Second, it is an abject lie to assert that the National Rifle Association does not accept certain limits on the right to keep and bear arms. They already, inherently do!!! The NRA stands silent (complicit?) as citizens are not allowed to own certain military-grade weapons. (I am making this argument that follows to be logical and consistent, but I have no desire for myself or any private citizens to own the weapons I am about to discuss. The purpose is to facilitate debate and to shine a light on things that many pro- and anti-NRA people both routinely overlook):
If I wished to buy a weapon such as a “Stinger” Surface to Air Missile (SAM), or a shoulder-fired “RPG” (rocket-propelled grenade) launcher, I would not be able to buy such a weapon (thank goodness). I have (thankfully, at least to this point in time) never heard of the NRA or any in its leadership advocating that private citizens have the right to purchase and own such weapons.
Therefore, since they don’t object to regulations against THESE weapons, they are arguably being arbitrary and capricious when they argue that we as citizens should be able to own “bump stock” weapons such as the shooter used in the Las Vegas/Mandalay Bay massacre, or other weapons that are designed to discharge projectiles at a high rate per minute, etc.
The NRA has yet to define and then defend a fully consistent policy regarding weapons that have a high capacity for causing mayhem.

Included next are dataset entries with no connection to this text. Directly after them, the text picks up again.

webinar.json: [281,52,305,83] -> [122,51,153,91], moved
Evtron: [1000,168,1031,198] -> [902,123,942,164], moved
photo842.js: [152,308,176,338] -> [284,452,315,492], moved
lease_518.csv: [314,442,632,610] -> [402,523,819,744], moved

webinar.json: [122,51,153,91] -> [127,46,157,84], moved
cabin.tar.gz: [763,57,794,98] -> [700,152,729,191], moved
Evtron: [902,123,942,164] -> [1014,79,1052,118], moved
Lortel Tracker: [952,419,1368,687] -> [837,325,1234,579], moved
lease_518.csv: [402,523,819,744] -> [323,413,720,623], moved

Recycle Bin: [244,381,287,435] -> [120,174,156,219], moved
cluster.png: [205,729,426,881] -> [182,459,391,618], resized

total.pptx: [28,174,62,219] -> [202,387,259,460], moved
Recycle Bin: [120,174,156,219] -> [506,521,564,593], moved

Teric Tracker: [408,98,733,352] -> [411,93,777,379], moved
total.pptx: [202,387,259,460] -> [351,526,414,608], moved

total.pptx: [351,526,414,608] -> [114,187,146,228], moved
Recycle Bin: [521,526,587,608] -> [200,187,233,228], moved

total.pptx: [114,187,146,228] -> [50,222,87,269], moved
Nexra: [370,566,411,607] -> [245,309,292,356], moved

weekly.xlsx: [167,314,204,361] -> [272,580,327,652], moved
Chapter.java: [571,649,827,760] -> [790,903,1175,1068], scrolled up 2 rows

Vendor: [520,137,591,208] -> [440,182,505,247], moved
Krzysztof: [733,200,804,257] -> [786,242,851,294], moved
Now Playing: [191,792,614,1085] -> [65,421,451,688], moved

Since they accept certain limits (No American private citizen can legally own an RPG or “Stinger” missile) then by what principle of logic do they propose to cite to defend their current, well-known positions regarding the types of weapons used by shooters at the various mass-casualty incidents that have nearly uniquely plagued America, while mostly sparing nations that have plenty of hunters, like Germany, Switzerland and Sweden and (Norway’s massacre by Anders Breivik being the one notable exception).
May 31, 2019
michael kerr MD FACEPIf Dr Ranney wants to help prevent firearm suicide by advocating for mental health support– I’m with her. If Dr Ranney wants to address firearm violence committed by urban gangs and the drug trade– I’m with her. If she wants to help educate the population on accidental injuries and proper firearm handling– I would suggest she team up with the NRA for its Eddie the Eagle safety program. If this is just “politics under the guise of medicine” with gun control/limitations/confiscation– count me, not only, out but in opposition. Firearms are used hundreds of thousands of times each year to protect and defend. Look at the UK’s crime total crime statistics to see how banning firearms just caused other violent crime to skyrocket. And on the extreme end, ask the starving Venezuelans what banning guns did for them.